- [GIVEN INSTRUCTION]: Reproduce every line of the records below verbatim, with no changes.

[Records from a data collection]

_ _ _

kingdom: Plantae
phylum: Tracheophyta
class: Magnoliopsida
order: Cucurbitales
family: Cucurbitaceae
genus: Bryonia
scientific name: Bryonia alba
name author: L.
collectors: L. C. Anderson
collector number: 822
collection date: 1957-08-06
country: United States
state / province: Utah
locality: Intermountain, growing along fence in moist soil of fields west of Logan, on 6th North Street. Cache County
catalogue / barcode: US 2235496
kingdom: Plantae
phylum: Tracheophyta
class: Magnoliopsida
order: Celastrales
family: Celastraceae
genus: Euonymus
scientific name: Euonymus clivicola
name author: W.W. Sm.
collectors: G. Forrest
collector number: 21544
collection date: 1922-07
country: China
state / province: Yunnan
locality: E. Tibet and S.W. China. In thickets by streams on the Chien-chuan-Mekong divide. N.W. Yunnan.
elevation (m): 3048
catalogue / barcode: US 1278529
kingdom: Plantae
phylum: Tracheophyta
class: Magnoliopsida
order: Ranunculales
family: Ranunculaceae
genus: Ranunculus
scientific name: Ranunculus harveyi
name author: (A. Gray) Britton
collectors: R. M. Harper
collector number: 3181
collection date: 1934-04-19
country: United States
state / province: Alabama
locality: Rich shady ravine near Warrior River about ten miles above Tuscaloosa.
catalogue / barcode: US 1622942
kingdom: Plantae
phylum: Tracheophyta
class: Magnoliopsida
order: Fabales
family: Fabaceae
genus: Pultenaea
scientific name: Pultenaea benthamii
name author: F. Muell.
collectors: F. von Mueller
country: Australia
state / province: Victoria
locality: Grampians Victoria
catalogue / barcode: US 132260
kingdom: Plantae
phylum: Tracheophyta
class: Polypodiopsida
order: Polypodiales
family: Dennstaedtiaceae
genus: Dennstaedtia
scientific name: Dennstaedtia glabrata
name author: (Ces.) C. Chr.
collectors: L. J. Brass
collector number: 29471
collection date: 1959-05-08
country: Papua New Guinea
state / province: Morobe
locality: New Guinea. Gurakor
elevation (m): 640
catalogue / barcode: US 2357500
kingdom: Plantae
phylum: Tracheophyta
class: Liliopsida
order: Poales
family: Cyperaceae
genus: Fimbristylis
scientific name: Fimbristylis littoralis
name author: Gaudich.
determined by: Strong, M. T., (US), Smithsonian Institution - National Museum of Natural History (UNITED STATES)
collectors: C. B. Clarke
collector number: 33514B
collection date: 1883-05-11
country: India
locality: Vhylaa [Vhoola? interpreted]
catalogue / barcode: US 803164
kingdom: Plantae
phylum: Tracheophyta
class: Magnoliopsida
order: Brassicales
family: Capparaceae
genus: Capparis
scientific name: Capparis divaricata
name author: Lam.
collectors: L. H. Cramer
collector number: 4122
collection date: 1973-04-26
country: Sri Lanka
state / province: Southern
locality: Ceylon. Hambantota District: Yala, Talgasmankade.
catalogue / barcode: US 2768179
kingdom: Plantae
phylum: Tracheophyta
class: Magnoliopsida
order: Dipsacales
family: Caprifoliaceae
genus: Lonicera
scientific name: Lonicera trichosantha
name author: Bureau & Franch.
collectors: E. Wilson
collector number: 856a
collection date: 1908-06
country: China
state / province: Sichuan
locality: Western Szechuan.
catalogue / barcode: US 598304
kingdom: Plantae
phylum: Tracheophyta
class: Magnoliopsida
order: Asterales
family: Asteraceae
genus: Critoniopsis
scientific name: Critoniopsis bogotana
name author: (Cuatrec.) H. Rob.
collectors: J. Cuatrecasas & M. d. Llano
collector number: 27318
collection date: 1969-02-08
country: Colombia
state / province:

_ _ _

- [FINISHED EXERCISE]:
kingdom: Plantae
phylum: Tracheophyta
class: Magnoliopsida
order: Cucurbitales
family: Cucurbitaceae
genus: Bryonia
scientific name: Bryonia alba
name author: L.
collectors: L. C. Anderson
collector number: 822
collection date: 1957-08-06
country: United States
state / province: Utah
locality: Intermountain, growing along fence in moist soil of fields west of Logan, on 6th North Street. Cache County
catalogue / barcode: US 2235496
kingdom: Plantae
phylum: Tracheophyta
class: Magnoliopsida
order: Celastrales
family: Celastraceae
genus: Euonymus
scientific name: Euonymus clivicola
name author: W.W. Sm.
collectors: G. Forrest
collector number: 21544
collection date: 1922-07
country: China
state / province: Yunnan
locality: E. Tibet and S.W. China. In thickets by streams on the Chien-chuan-Mekong divide. N.W. Yunnan.
elevation (m): 3048
catalogue / barcode: US 1278529
kingdom: Plantae
phylum: Tracheophyta
class: Magnoliopsida
order: Ranunculales
family: Ranunculaceae
genus: Ranunculus
scientific name: Ranunculus harveyi
name author: (A. Gray) Britton
collectors: R. M. Harper
collector number: 3181
collection date: 1934-04-19
country: United States
state / province: Alabama
locality: Rich shady ravine near Warrior River about ten miles above Tuscaloosa.
catalogue / barcode: US 1622942
kingdom: Plantae
phylum: Tracheophyta
class: Magnoliopsida
order: Fabales
family: Fabaceae
genus: Pultenaea
scientific name: Pultenaea benthamii
name author: F. Muell.
collectors: F. von Mueller
country: Australia
state / province: Victoria
locality: Grampians Victoria
catalogue / barcode: US 132260
kingdom: Plantae
phylum: Tracheophyta
class: Polypodiopsida
order: Polypodiales
family: Dennstaedtiaceae
genus: Dennstaedtia
scientific name: Dennstaedtia glabrata
name author: (Ces.) C. Chr.
collectors: L. J. Brass
collector number: 29471
collection date: 1959-05-08
country: Papua New Guinea
state / province: Morobe
locality: New Guinea. Gurakor
elevation (m): 640
catalogue / barcode: US 2357500
kingdom: Plantae
phylum: Tracheophyta
class: Liliopsida
order: Poales
family: Cyperaceae
genus: Fimbristylis
scientific name: Fimbristylis littoralis
name author: Gaudich.
determined by: Strong, M. T., (US), Smithsonian Institution - National Museum of Natural History (UNITED STATES)
collectors: C. B. Clarke
collector number: 33514B
collection date: 1883-05-11
country: India
locality: Vhylaa [Vhoola? interpreted]
catalogue / barcode: US 803164
kingdom: Plantae
phylum: Tracheophyta
class: Magnoliopsida
order: Brassicales
family: Capparaceae
genus: Capparis
scientific name: Capparis divaricata
name author: Lam.
collectors: L. H. Cramer
collector number: 4122
collection date: 1973-04-26
country: Sri Lanka
state / province: Southern
locality: Ceylon. Hambantota District: Yala, Talgasmankade.
catalogue / barcode: US 2768179
kingdom: Plantae
phylum: Tracheophyta
class: Magnoliopsida
order: Dipsacales
family: Caprifoliaceae
genus: Lonicera
scientific name: Lonicera trichosantha
name author: Bureau & Franch.
collectors: E. Wilson
collector number: 856a
collection date: 1908-06
country: China
state / province: Sichuan
locality: Western Szechuan.
catalogue / barcode: US 598304
kingdom: Plantae
phylum: Tracheophyta
class: Magnoliopsida
order: Asterales
family: Asteraceae
genus: Critoniopsis
scientific name: Critoniopsis bogotana
name author: (Cuatrec.) H. Rob.
collectors: J. Cuatrecasas & M. d. Llano
collector number: 27318
collection date: 1969-02-08
country: Colombia
state / province:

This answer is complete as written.